Undergraduate Research and its Benefits on Display at SIRC Conference

College of Arts & Sciences students made a strong showing at the 14th Annual Spokane Intercollegiate Research Conference, joined by students from fellow Spokane institutions Eastern Washington University and Whitworth University. SIRC was organized, sponsored, and hosted by the College’s new Center for Undergraduate Research & Creative Inquiry (CURCI) and held April 21 and 22 on Gonzaga’s campus, where students presented research on the humanities, arts, sciences, and beyond.

Making Waves in Sustainable Business

Environmental studies students Heather Ryan ’17, Makenna Sellers ’17, and Tyler Kimbrell-Knutson ’17 presented “Measuring Beyond the Mainstream: Ecosystem Services and Economic Viability of the Spokane River,” a research project focusing on the link between river restoration and economic viability along the Spokane River near the city’s University District. The students analyzed land value, water recreation, and ecosystem services, and found that area businesses would benefit financially by contributing to river restoration projects.

“There’s a lot of opportunity for business,” Sellers explains, especially for a shared-ownership model, and they encourage businesses to give back to the Spokane River. Their final paper will be published on the U-District website, where it will be a community resource in support of one our region’s greatest gifts.

Getting Out the Vote

Reflecting on her summer spent registering Nevadans to vote in advance of the 2016 election, sociology major Callen Aten ’18 says, “People knew they’d be impacted by the issues at stake at the national and state level, but they felt so disempowered. I was furious.” This experience motivated Aten’s interest in studying what shapes the way people vote—or don’t vote.

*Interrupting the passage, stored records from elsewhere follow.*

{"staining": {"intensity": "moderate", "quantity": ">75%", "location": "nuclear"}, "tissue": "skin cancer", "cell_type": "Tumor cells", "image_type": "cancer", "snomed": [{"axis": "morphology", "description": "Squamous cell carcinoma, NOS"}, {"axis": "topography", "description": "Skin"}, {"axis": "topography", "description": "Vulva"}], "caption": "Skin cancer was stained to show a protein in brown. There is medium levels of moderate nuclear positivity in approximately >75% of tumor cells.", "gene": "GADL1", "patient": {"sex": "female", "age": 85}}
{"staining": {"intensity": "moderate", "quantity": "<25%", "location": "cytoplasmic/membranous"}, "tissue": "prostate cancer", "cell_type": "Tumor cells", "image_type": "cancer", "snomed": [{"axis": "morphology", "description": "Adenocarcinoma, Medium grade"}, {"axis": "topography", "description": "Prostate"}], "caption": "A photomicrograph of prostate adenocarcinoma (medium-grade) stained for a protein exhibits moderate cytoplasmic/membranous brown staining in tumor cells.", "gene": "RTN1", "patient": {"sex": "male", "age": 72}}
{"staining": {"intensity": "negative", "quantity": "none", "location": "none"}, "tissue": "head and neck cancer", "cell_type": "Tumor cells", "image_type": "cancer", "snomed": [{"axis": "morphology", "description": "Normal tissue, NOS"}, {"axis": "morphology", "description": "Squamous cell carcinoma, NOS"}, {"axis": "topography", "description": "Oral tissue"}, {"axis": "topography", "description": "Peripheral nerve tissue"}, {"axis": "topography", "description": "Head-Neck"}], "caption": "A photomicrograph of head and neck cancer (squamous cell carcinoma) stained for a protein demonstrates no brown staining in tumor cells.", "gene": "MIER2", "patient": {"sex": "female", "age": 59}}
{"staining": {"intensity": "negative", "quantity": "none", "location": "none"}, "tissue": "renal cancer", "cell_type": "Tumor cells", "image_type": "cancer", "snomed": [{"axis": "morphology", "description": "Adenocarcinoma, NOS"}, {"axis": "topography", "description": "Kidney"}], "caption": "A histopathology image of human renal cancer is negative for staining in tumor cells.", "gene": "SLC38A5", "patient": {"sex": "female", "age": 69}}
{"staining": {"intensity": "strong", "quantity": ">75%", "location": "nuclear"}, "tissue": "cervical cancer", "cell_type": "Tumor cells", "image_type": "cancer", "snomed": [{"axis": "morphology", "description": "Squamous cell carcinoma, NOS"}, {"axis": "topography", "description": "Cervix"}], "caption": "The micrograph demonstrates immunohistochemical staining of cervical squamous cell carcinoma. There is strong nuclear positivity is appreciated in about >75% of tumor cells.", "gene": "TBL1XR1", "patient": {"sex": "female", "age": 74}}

At SIRC, Aten presented “When Youth Vote: The Impact of Identity and Policies on Voting Behaviors at Gonzaga University,” which explored students’ voting rationale in last November’s presidential election, as well as voting patterns among different demographics. Throughout the year, Aten worked with peers and sociology faculty, particularly Drs. Vik Ghumbir, Nicole Willms, and Joe Johnston. Still, she’s grateful for all the autonomy she had to direct her own research.

“You have to motivate yourself and figure out where you think your project needs to be,” she says. “That’s really valuable.”

Back into the Limelight

At SIRC, art major Elaina Pignolet ’17 presented research on American dancer, choreographer and interdisciplinary artist Loïe Fuller. “Fuller was an innovator, creator and collaborator,” Pignolet says. Originally from the Chicago suburbs, Fuller achieved her greatest fame in early-20th Century France, performing some 600 times on the Folies Bergère stage in Paris, though she is also well-known for her innovations in lighting design, costuming, and visual art. Yet, details of her biography are largely obscure; Pignolet’s research aims to bring her legacy to light.

“Loïe’s representation of what an interdisciplinary artist looks like has inspired me in so many areas,” Pignolet says. True to her word, Pignolet worked collaboratively with students and faculty across departments to implement her research. “I’ve gotten to help curate an exhibit in the Jundt Art Museum with my own work in it, be a rehearsal director, lecture on historical research, and so much more,” she says. “How many graduating artists can say they’ve done all that?”

These undergraduates’ research is a testament to the College’s mission of fostering scholarly inquiry, creativity, and collaboration, and engaging with meaningful problems in our communities. Their work and the skills they’ve developed will benefit themselves and our world for years to come.